[CRITIQUE] L’IVRESSE DE L’ARGENT de Im Sang-soo

Youngjak est le secrétaire de Madame Baek, dirigeante d’un puissant empire industriel coréen. Il est chargé de s’occuper des affaires privées de cette famille à la morale douteuse. Pris dans une spirale de domination et de secrets, perdu entre ses principes et la possibilité de gravir rapidement les échelons vers une vie plus confortable, Youngjak devra choisir son camp, afin de survivre dans cet univers où argent, sexe et pouvoir sont rois…
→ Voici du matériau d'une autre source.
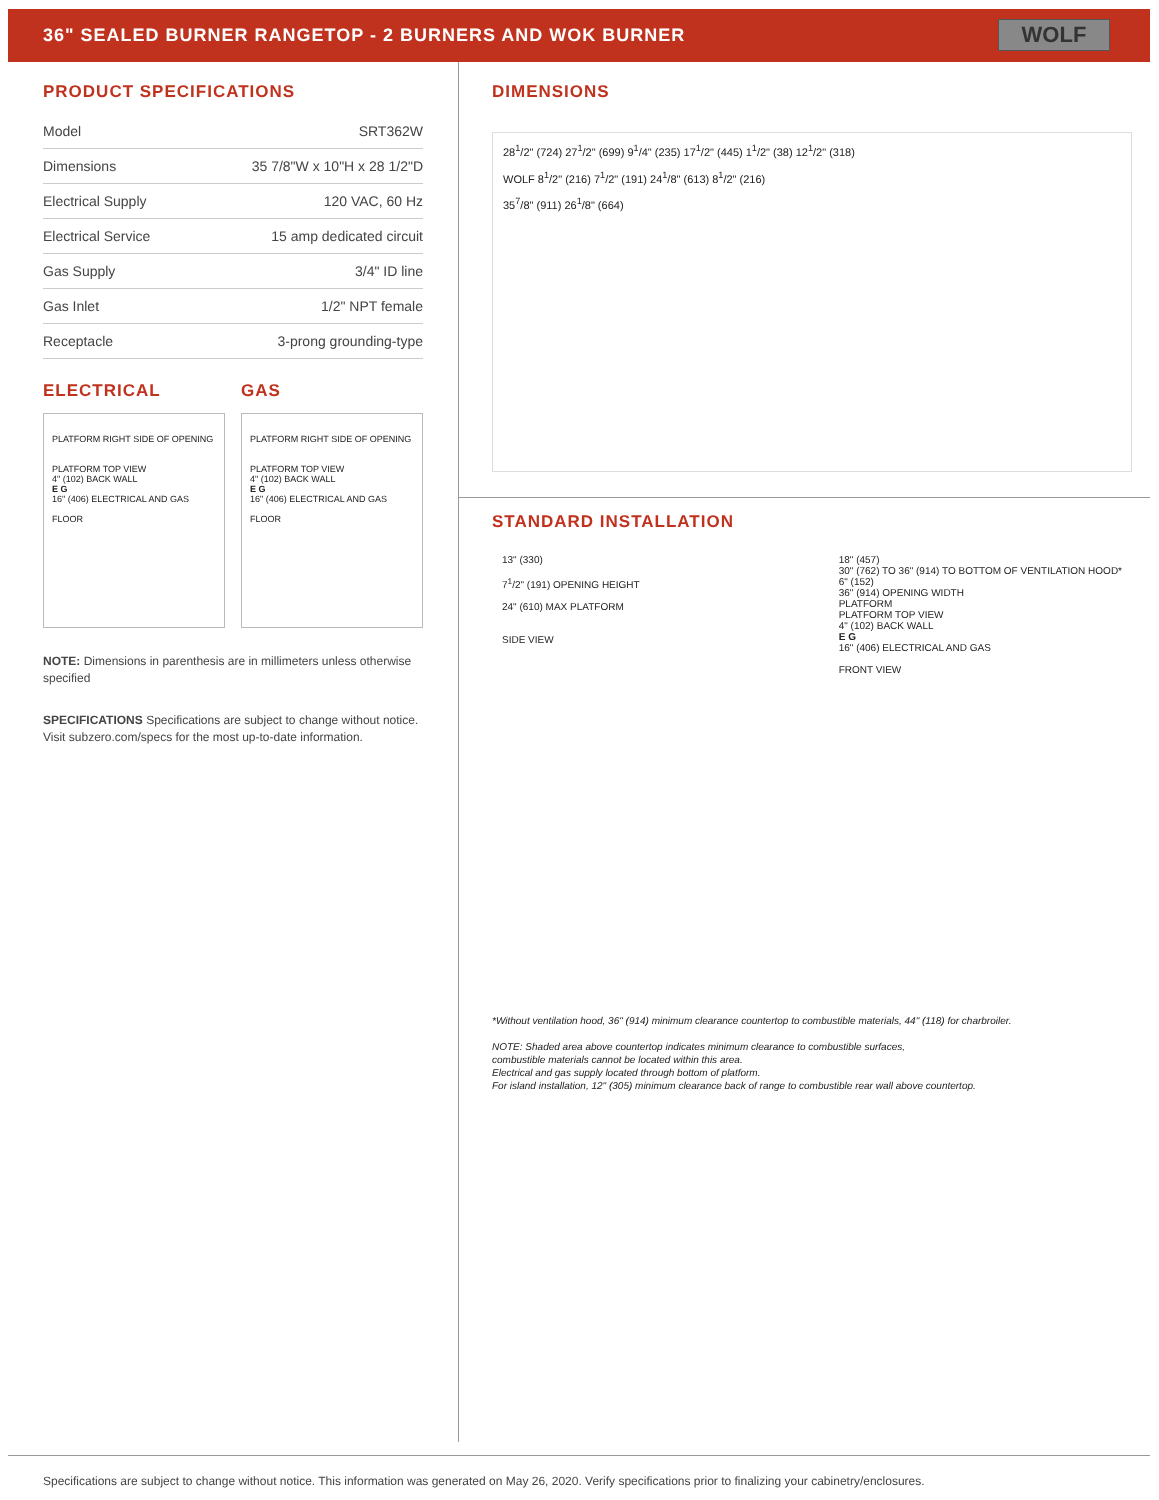36" SEALED BURNER RANGETOP - 2 BURNERS AND WOK BURNER
WOLF
PRODUCT SPECIFICATIONS
| Model | SRT362W |
| Dimensions | 35 7/8"W x 10"H x 28 1/2"D |
| Electrical Supply | 120 VAC, 60 Hz |
| Electrical Service | 15 amp dedicated circuit |
| Gas Supply | 3/4" ID line |
| Gas Inlet | 1/2" NPT female |
| Receptacle | 3-prong grounding-type |
ELECTRICAL
PLATFORM RIGHT SIDE OF OPENING
PLATFORM TOP VIEW
4" (102) BACK WALL
E G
16" (406) ELECTRICAL AND GAS
FLOOR
GAS
PLATFORM RIGHT SIDE OF OPENING
PLATFORM TOP VIEW
4" (102) BACK WALL
E G
16" (406) ELECTRICAL AND GAS
FLOOR
NOTE: Dimensions in parenthesis are in millimeters unless otherwise specified
SPECIFICATIONS Specifications are subject to change without notice. Visit subzero.com/specs for the most up-to-date information.
DIMENSIONS
28<sup>1</sup>/2" (724) 27<sup>1</sup>/2" (699) 9<sup>1</sup>/4" (235) 17<sup>1</sup>/2" (445) 1<sup>1</sup>/2" (38) 12<sup>1</sup>/2" (318)
WOLF 8<sup>1</sup>/2" (216) 7<sup>1</sup>/2" (191) 24<sup>1</sup>/8" (613) 8<sup>1</sup>/2" (216)
35<sup>7</sup>/8" (911) 26<sup>1</sup>/8" (664)
STANDARD INSTALLATION
13" (330)
7<sup>1</sup>/2" (191) OPENING HEIGHT
24" (610) MAX PLATFORM
SIDE VIEW
18" (457)
30" (762) TO 36" (914) TO BOTTOM OF VENTILATION HOOD*
6" (152)
36" (914) OPENING WIDTH
PLATFORM
PLATFORM TOP VIEW
4" (102) BACK WALL
E G
16" (406) ELECTRICAL AND GAS
FRONT VIEW
*Without ventilation hood, 36" (914) minimum clearance countertop to combustible materials, 44" (118) for charbroiler.
NOTE: Shaded area above countertop indicates minimum clearance to combustible surfaces,
combustible materials cannot be located within this area.
Electrical and gas supply located through bottom of platform.
For island installation, 12" (305) minimum clearance back of range to combustible rear wall above countertop.
Specifications are subject to change without notice. This information was generated on May 26, 2020. Verify specifications prior to finalizing your cabinetry/enclosures.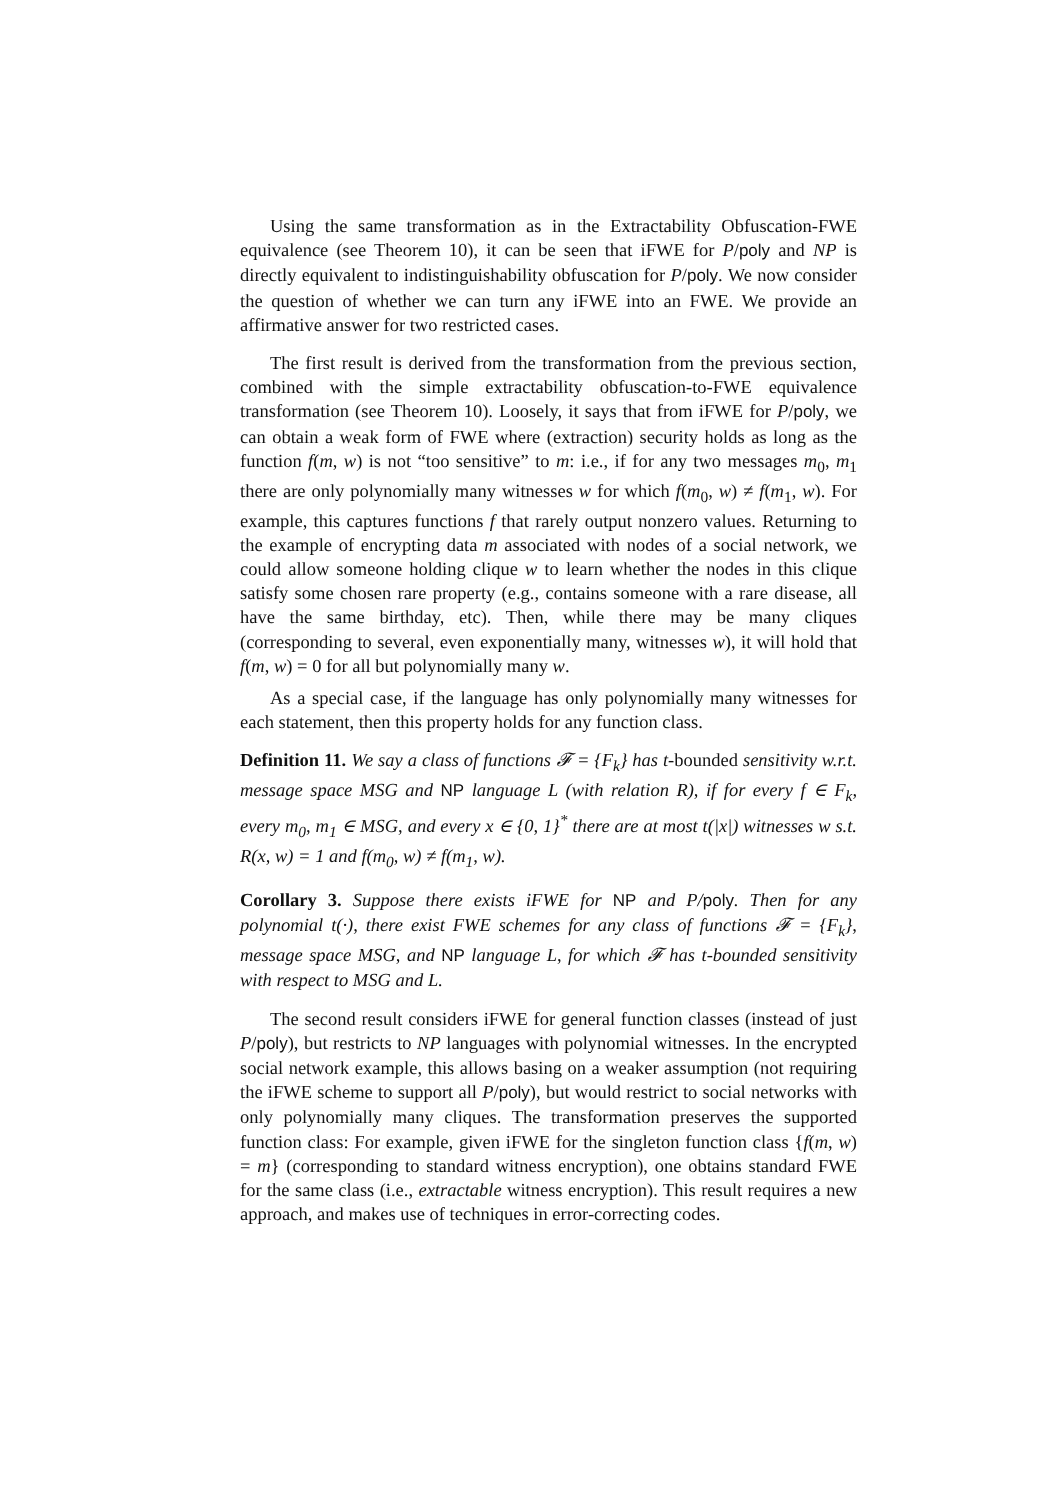Using the same transformation as in the Extractability Obfuscation-FWE equivalence (see Theorem 10), it can be seen that iFWE for P/poly and NP is directly equivalent to indistinguishability obfuscation for P/poly. We now consider the question of whether we can turn any iFWE into an FWE. We provide an affirmative answer for two restricted cases.
The first result is derived from the transformation from the previous section, combined with the simple extractability obfuscation-to-FWE equivalence transformation (see Theorem 10). Loosely, it says that from iFWE for P/poly, we can obtain a weak form of FWE where (extraction) security holds as long as the function f(m, w) is not “too sensitive” to m: i.e., if for any two messages m<sub>0</sub>, m<sub>1</sub> there are only polynomially many witnesses w for which f(m<sub>0</sub>, w) ≠ f(m<sub>1</sub>, w). For example, this captures functions f that rarely output nonzero values. Returning to the example of encrypting data m associated with nodes of a social network, we could allow someone holding clique w to learn whether the nodes in this clique satisfy some chosen rare property (e.g., contains someone with a rare disease, all have the same birthday, etc). Then, while there may be many cliques (corresponding to several, even exponentially many, witnesses w), it will hold that f(m, w) = 0 for all but polynomially many w.
As a special case, if the language has only polynomially many witnesses for each statement, then this property holds for any function class.
Definition 11. We say a class of functions 𝓕 = {F<sub>k</sub>} has t-bounded sensitivity w.r.t. message space MSG and NP language L (with relation R), if for every f ∈ F<sub>k</sub>, every m<sub>0</sub>, m<sub>1</sub> ∈ MSG, and every x ∈ {0, 1}<sup>*</sup> there are at most t(|x|) witnesses w s.t. R(x, w) = 1 and f(m<sub>0</sub>, w) ≠ f(m<sub>1</sub>, w).
Corollary 3. Suppose there exists iFWE for NP and P/poly. Then for any polynomial t(·), there exist FWE schemes for any class of functions 𝓕 = {F<sub>k</sub>}, message space MSG, and NP language L, for which 𝓕 has t-bounded sensitivity with respect to MSG and L.
The second result considers iFWE for general function classes (instead of just P/poly), but restricts to NP languages with polynomial witnesses. In the encrypted social network example, this allows basing on a weaker assumption (not requiring the iFWE scheme to support all P/poly), but would restrict to social networks with only polynomially many cliques. The transformation preserves the supported function class: For example, given iFWE for the singleton function class {f(m, w) = m} (corresponding to standard witness encryption), one obtains standard FWE for the same class (i.e., extractable witness encryption). This result requires a new approach, and makes use of techniques in error-correcting codes.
L’ivresse de l’argent fonctionne de la même façon que le précédent Im Sang-Soo, The Housemaid, le remake assez incompris du classique de Kim Ki-Young : une introduction et une conclusion hallucinantes, une prédilection pour la bizarrerie et le décalage, un style entre comédie humaine et tragédie noire, une galerie de personnages pervers, une morale dérangeante et une gestion des effets illustratifs impressionnante. Un peu logique vu que L’ivresse de l’argent est une déclinaison de The Housemaid au masculin. D’autant que l’on retrouve aussi les mêmes acteurs, dans des rôles différents. Ainsi, sans surprise, ceux qui n’étaient déjà pas convaincus par The Housemaid devraient ne pas l’être une seconde fois (Im Sang-Soo persiste et signe dans le mauvais goût de luxe). Derrière cette surface reluisante, se cache une satire bien sentie et bien méchante renvoyant la Corée à ses clivages sociaux. L’ivresse de l’argent pose aussi la question de l’impunité. L’introduction montre le personnage principal appâté par le gain s’est sciemment mis dans un piège. En acceptant ce pacte Faustien, il perd son identité et devient un objet, comme la domestique dans The Housemaid. Sous forme de conte cruel, le récit met le doigt sur les conséquences de l’ambition : gravir des échelons dans un milieu friqué implique une telle accumulation de renoncements, de compromissions et d’ignominies qu’ils finissent par être insupportables. Mais s’en échapper en cours de route coute aussi un prix élevé.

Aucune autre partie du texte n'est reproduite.